Tam yanından geçip gidecektim ki kolumdan tuttu yüzüme yaklaşıp;
"Beni dinlemen gerekiyor. Biz asilleriz ve  sen bu asillerin en önemlisisin. Kimse senin sahip olduğun yeteneğe sahip değil."

Ne saçmalıyordu bu adam? 33 yaşındayım ben bir yeteneğim olsa anlardım herhalde. Neden böyle saçma sapan olaylar beni buluyor. Kolumu elinden kurtarıp gömleğimi düzeltirken bir yandan cevap verdim;
"Sadece bir saatin var."
Gülümsedi ve onaylar şekilde başını sallayıp eliyle gidelim şeklinde bir hareket yaptı.
Binanın önünde beklemeye başladım. Tuna da benle birlikte durup neyi beklediğimi sordu. Gözlerimi devirerek;
"Arabamı servise verdiğim için son günlerde taksi tercih ediyorum. Senin için bir sakıncası yoksa?"
Dedim alaycı bir ses tonuyla. Tuna da bana dönüp aynı benim yaptığım gibi beni alaya alarak;
"Ama benim bir arabam var hemen gidebiliriz yani." Dedi.
Aklımdaki bin çeşit ölümlü senaryoyu düşündükten sonra;
"Sana bir saatlik bir kahve vakti ayırmayı uygun gördüm diye arabana binecek kadar samimi olmadım. Sen arabanla hemen gidebilirsin bana konum yolla."
Tuna'nın bakışları sanki bir an için sinirlenmiş gibiydi;
"Tamam sana konum yolluyorum."
Telefonunu eline aldı ve arabasına yürüdü. İki dakika sonra konum mesaj olarak gelmişti. Gelen ilk taksiye atlayıp konumdaki restorana gitmiştim. Tuna bir masaya oturmuş beni bekliyordu. Yanına gidip masaya oturdum. Garsonu çağırdı ve iki kahve söyledi.

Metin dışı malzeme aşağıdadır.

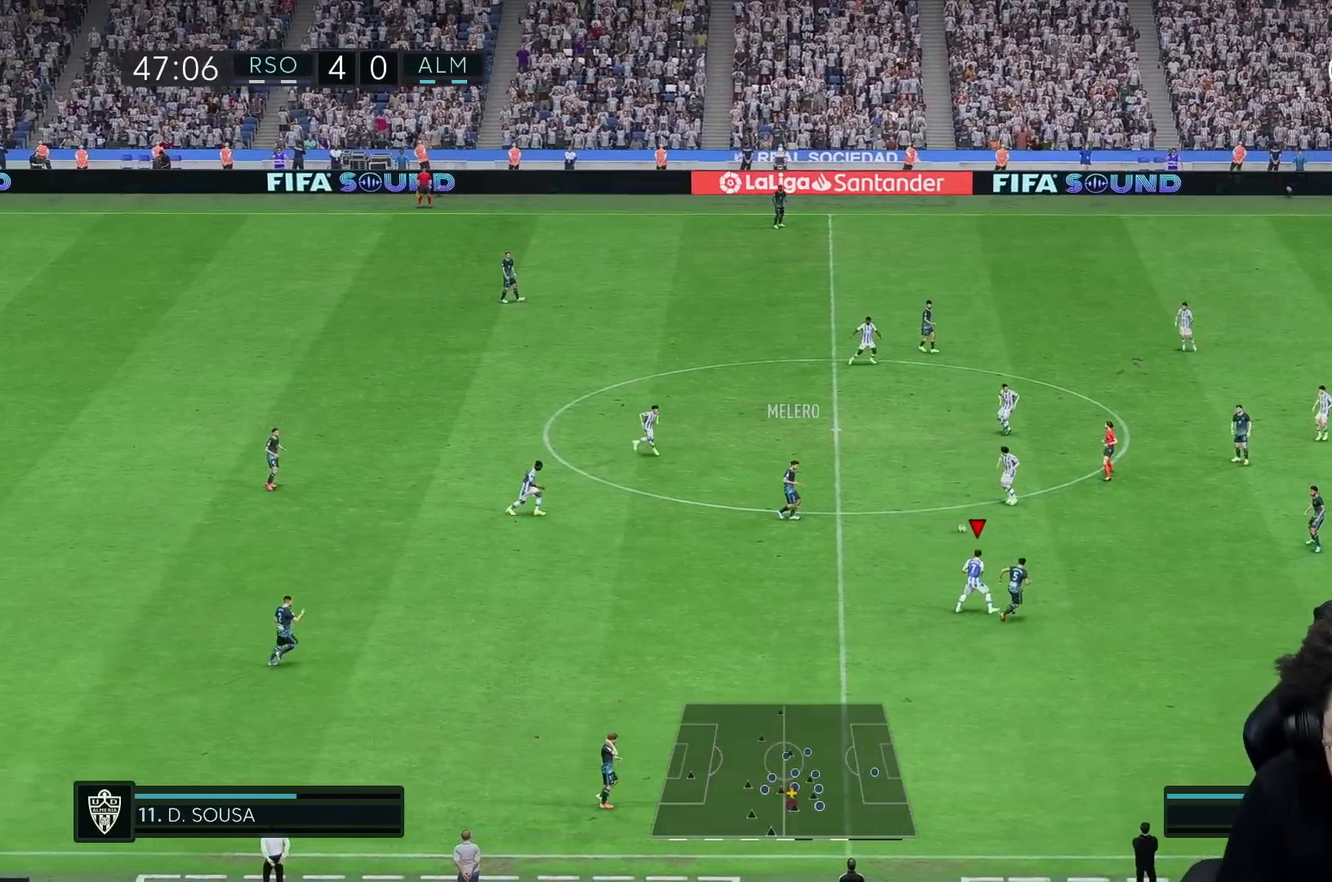
{"buttons": ["L1", "R2"], "left_stick": "up-left", "right_stick": "center", "events": [[50, "R2", "down"], [250, "R2", "up"], [350, "R1", "down"], [433, "L1", "down"], [483, "R1", "up"], [483, "left_stick", "up-left"], [500, "R2", "down"]]}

-Tuna, buraya kahve içmeye, sohbet etmeye gelmedim. Ne istiyorsun benden?
-Senden bir şey istemiyorum. Aile geleneğini devam ettirmen için öğrenmen gerekenleri bulman gerekiyor. Ben de sana bulman için yardım edeceğim.
-Ya sen ne diyorsun? Ne ailesi? Ben ailemi bir buçuk yıl önce kaybettim. Anlıyor musun? Tek başımayım. Bir ailem yok bir buçuk yıldır.
-Senin tek ailen onlar değildi. Ben de senin ailenim soyundan gelenler var hepsi senin ailen.
-Ne saçmalıyorsun? Ben evli bile değilim ne soyu ne soydan gelmesi?
-Bu saçmalığı henüz ben de çözemedim. İkimizin arasındaki bağın da ne olduğunu bildiğimi maalesef söyleyemeyeceğim. Bu bağı çözmek için benim sana senin de bana ihtiyacın var.
-Ne bu? Tabloyla ilgilenmeyeyim diye beni oyalaman üzere biri mi gönderdi seni bana bela olarak?
-Anlamıyorsun ama anlayacaksın. Çalışmalarına katılmam gerekiyor. Senin de tablodan yola çıkarak çalışmalarına devam etmen gerekiyor. Beni de kazı alanlarına sokmalısın.
-Kim olarak? Sana neden güveneyim? Ayrıca tablo hakkındaki çalışmalarıma devam etmem için öncelikli olarak tabloya ihtiyacım var.
-Biliyorum fakat elindeki fotoğrafların yeterli olacağını düşünüyorum. Tabloyu verirsem araştırmayı bırakacağını biliyorum.
-Nereden başlayacağım peki? Hiçbir şey yokki elimde.
-Her şey senin içinde demiştim. En büyük ipuçlarını zaten buldun. Ve dün çantana attığın bulmacanın detaylarına da ulaşmalısın.
-Her şey benim içimde ne demek?
-Anlayacaksın. Sadece konsantrasyon ve zamana ihtiyacın var. Aramızdaki bağı çözmek için de birbirimize ihtiyacımız var.
-Seni nerede bulabilirim?
-Telefonum her daim açık ne zaman ararsan anında yanında olurum.
-İşe dönmem gerek.
-Beni kazı alanlarına sokma detayını unutma!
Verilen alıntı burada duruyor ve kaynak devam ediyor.